= DESCRIPTION OF THE TASK =
Extract all data as written.

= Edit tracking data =
───

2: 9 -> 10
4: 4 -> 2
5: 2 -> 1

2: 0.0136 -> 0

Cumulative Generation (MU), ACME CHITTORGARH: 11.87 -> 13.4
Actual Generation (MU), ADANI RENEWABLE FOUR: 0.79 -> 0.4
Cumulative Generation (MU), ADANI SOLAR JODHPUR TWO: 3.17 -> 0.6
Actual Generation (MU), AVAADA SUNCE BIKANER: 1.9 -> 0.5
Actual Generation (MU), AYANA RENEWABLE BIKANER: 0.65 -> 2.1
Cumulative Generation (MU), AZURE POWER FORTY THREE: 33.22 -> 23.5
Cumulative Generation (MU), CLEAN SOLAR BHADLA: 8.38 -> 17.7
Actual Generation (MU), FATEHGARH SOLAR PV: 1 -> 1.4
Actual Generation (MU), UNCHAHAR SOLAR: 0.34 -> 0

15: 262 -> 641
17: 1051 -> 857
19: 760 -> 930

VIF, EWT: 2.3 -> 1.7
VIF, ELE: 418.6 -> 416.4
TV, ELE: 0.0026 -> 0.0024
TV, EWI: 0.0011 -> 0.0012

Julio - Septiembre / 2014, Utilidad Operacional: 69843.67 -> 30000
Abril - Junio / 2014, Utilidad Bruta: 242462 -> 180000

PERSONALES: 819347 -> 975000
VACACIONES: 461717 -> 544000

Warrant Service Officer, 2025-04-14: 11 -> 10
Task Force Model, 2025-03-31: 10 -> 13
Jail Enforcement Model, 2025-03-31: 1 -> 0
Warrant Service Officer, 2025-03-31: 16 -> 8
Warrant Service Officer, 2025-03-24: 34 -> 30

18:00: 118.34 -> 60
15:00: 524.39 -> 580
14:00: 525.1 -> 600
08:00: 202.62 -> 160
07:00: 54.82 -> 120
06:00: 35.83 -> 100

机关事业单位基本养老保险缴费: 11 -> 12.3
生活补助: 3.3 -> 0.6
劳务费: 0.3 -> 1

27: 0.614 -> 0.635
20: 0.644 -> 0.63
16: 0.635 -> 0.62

───

= EXERCISE RESULT =
2: 9 -> 10
4: 4 -> 2
5: 2 -> 1

2: 0.0136 -> 0

Cumulative Generation (MU), ACME CHITTORGARH: 11.87 -> 13.4
Actual Generation (MU), ADANI RENEWABLE FOUR: 0.79 -> 0.4
Cumulative Generation (MU), ADANI SOLAR JODHPUR TWO: 3.17 -> 0.6
Actual Generation (MU), AVAADA SUNCE BIKANER: 1.9 -> 0.5
Actual Generation (MU), AYANA RENEWABLE BIKANER: 0.65 -> 2.1
Cumulative Generation (MU), AZURE POWER FORTY THREE: 33.22 -> 23.5
Cumulative Generation (MU), CLEAN SOLAR BHADLA: 8.38 -> 17.7
Actual Generation (MU), FATEHGARH SOLAR PV: 1 -> 1.4
Actual Generation (MU), UNCHAHAR SOLAR: 0.34 -> 0

15: 262 -> 641
17: 1051 -> 857
19: 760 -> 930

VIF, EWT: 2.3 -> 1.7
VIF, ELE: 418.6 -> 416.4
TV, ELE: 0.0026 -> 0.0024
TV, EWI: 0.0011 -> 0.0012

Julio - Septiembre / 2014, Utilidad Operacional: 69843.67 -> 30000
Abril - Junio / 2014, Utilidad Bruta: 242462 -> 180000

PERSONALES: 819347 -> 975000
VACACIONES: 461717 -> 544000

Warrant Service Officer, 2025-04-14: 11 -> 10
Task Force Model, 2025-03-31: 10 -> 13
Jail Enforcement Model, 2025-03-31: 1 -> 0
Warrant Service Officer, 2025-03-31: 16 -> 8
Warrant Service Officer, 2025-03-24: 34 -> 30

18:00: 118.34 -> 60
15:00: 524.39 -> 580
14:00: 525.1 -> 600
08:00: 202.62 -> 160
07:00: 54.82 -> 120
06:00: 35.83 -> 100

机关事业单位基本养老保险缴费: 11 -> 12.3
生活补助: 3.3 -> 0.6
劳务费: 0.3 -> 1

27: 0.614 -> 0.635
20: 0.644 -> 0.63
16: 0.635 -> 0.62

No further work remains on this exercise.